Air Photography and Photogrammetry
Air photography, photo-mosaics, and processed DEM products derived from them, is becoming main stream in Geoscience applications.
The range of uses include
- Project level detailed photos for land access and vegetation,
- Volume calculation, of stockpiled material,
- DEM’s for drillhole location control,
- DEM’s for ground water movement determination,
- DEM’s for accurate terrain corrections of Gravity surveys
- Promotional Video and Photography for marketing purposes.
Drone Geoscience utilises PPK post capture processing to enable accurate < 5cm accuracy on its photo products, and all of Drone Geoscience cameras utilise “Global” Shutters, rather than “Rolling” shutters.
We do this to reduce the distortion and increase accuracy, as shutters are related to how an image is captured by the camera.
A Rolling shutter, progressively exposes the frame from top to bottom
A Global (aka Total) shutter, is either fully open or fully closed, thus exposing the entire frame at once for image capture.
Given that we are taking photos from a moving platform, its equivalent to having an instantaneous snapshot, as against one captured progressively over a distance it takes to expose a full rolling shutter snapshot.
So how far does a drone travel during a rolling shutter snapshot, this depends on the Drone Camera, and the Speed of flight (but typically greater than 50cm).
The end result for Rolling shutter photos is a less accurate representation of where objects are on the ground, and a distortion when trying to edge match and stitch images together in a photomosaic.
The simple solution is to use cameras with Global shutter mechanisms when carrying out air photography and processing photography for ortho-photomosaics.

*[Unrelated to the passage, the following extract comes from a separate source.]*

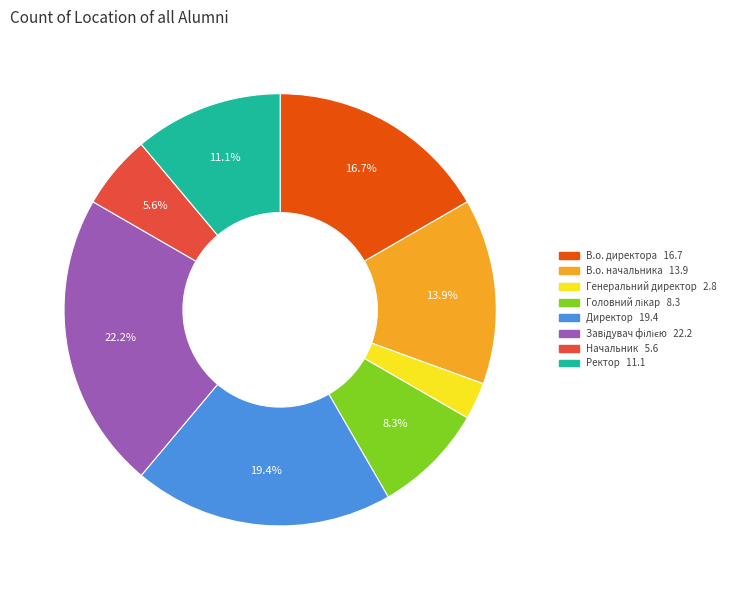

To the nearest percent, what is the average slice percentage?

12%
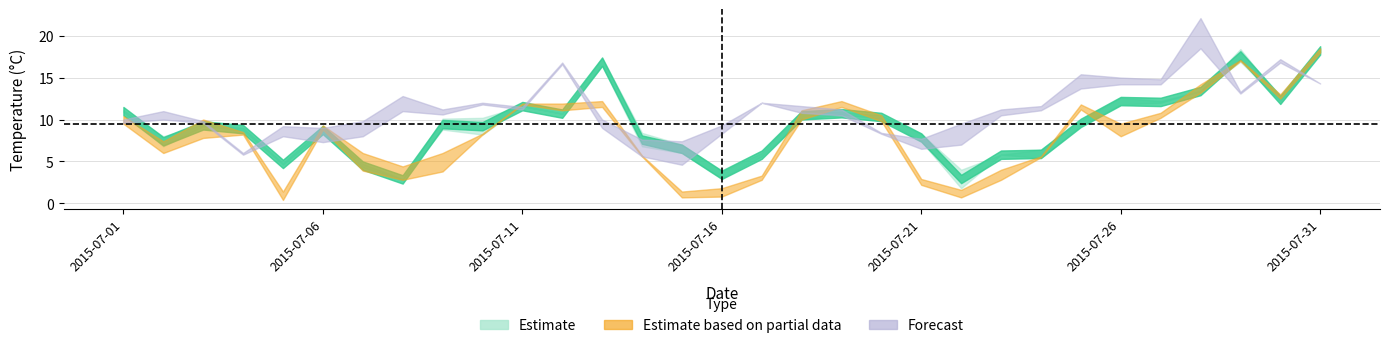

How many data points does each series have?

31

So how is a DEM created from the Drone Photography.
The process used to extract elevation values from optical images is called photogrammetry, and it was developed over a century ago to create topographic maps and later DEMs from overlapping aerial photographs. In manual photogrammetry, a technician views overlapping images called stereo pairs, which present the surface terrain three dimensionally to the photogrammetrist, allowing for direct measurement of elevation values of ground features.
Modern computing and digital image recognition has enabled this process to be automated, whilst the accuracy is significantly enhanced through the use of Post Processing Kinematic (PPK) GPS signals, and by use of Ground Control Points (GCP).
Important Terms in Drone Photography, and Photogrammetry
Ground Control Point (GCP): a point located accurately on the ground and visible in photographic images, used in processing to reduce location errors.
Ground Sampling Distance (GSD): typically measured in centimeters/pixel (Drone Geoscience GSD is typically less than 1.5cm/pixel), GSD is calculated by Camera Image size (Mega Pixels), and related to Camera Height
Digital Elevation Map (DEM): A digital elevation model (DEM) is a 3D representation of a terrain's surface, and often represented by a grid with elevation values, but can be via a point cloud, of X, Y, Z cells.
Drone Geoscience typically quotes on an area coverage (ie per Hectare) plus Mob/Demob basis.
Our camera's are either the Sony RX1Rii (42.9 M pixel), on the Matrice 600 Pro, or the Phantom 4 Pro V2 (20 M pixel) for smaller applications.